(Dr Gideon Fell, 1938, To Wake the Dead traduit de l’anglais par Stéphane Salvetti, Le Masque, 1989)
Pour cette histoire, l’auteur compose encore des personnages passionnants, notamment des femmes qui se présentent tout autre qu’elles ne sont — pasionaria intransigeante mais amoureuse sincère, épouse discrète mais joyeuse drille, femme riche mais bigame qui s’est fait passer pour morte pour voler son premier mari —.
Il y a pas mal d’incohérences dans la présentation de cette enquête et c’est gênant pour admirer les arguments de la conclusion, mais le lecteur peut se laisser prendre au jeu de cet innocenté coupable.
La traduction est à la hauteur de tous les sous-entendus :
« Elle a retiré son bracelet […] : Gardez-le toujours.
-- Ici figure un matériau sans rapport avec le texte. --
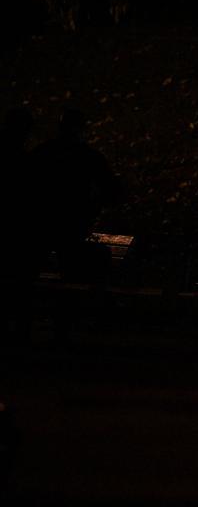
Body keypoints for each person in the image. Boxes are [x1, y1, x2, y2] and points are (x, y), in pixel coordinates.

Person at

Ainsi personne n’essaiera de réveiller les morts. » (d’où le titre du livre)
« […] j’ai téléphoné au portier […] les vapeurs romantiques s’étant en partie dissipées, où nous pourrions prendre un petit déjeuner à pareille heure […]. »
« Le Dr Fell s’accouda, imposant, sur la table, faillit un instant se gratter la tête avec le bout allumé de son cigare, et fronça le sourcil en direction de sa tasse à café. »
« Quand un policier cesse-t-il d’être un policier ? […] quand il ne porte pas son képi. » et il peut passer pour un groom.
Et la description de la « pierre de sobriété ».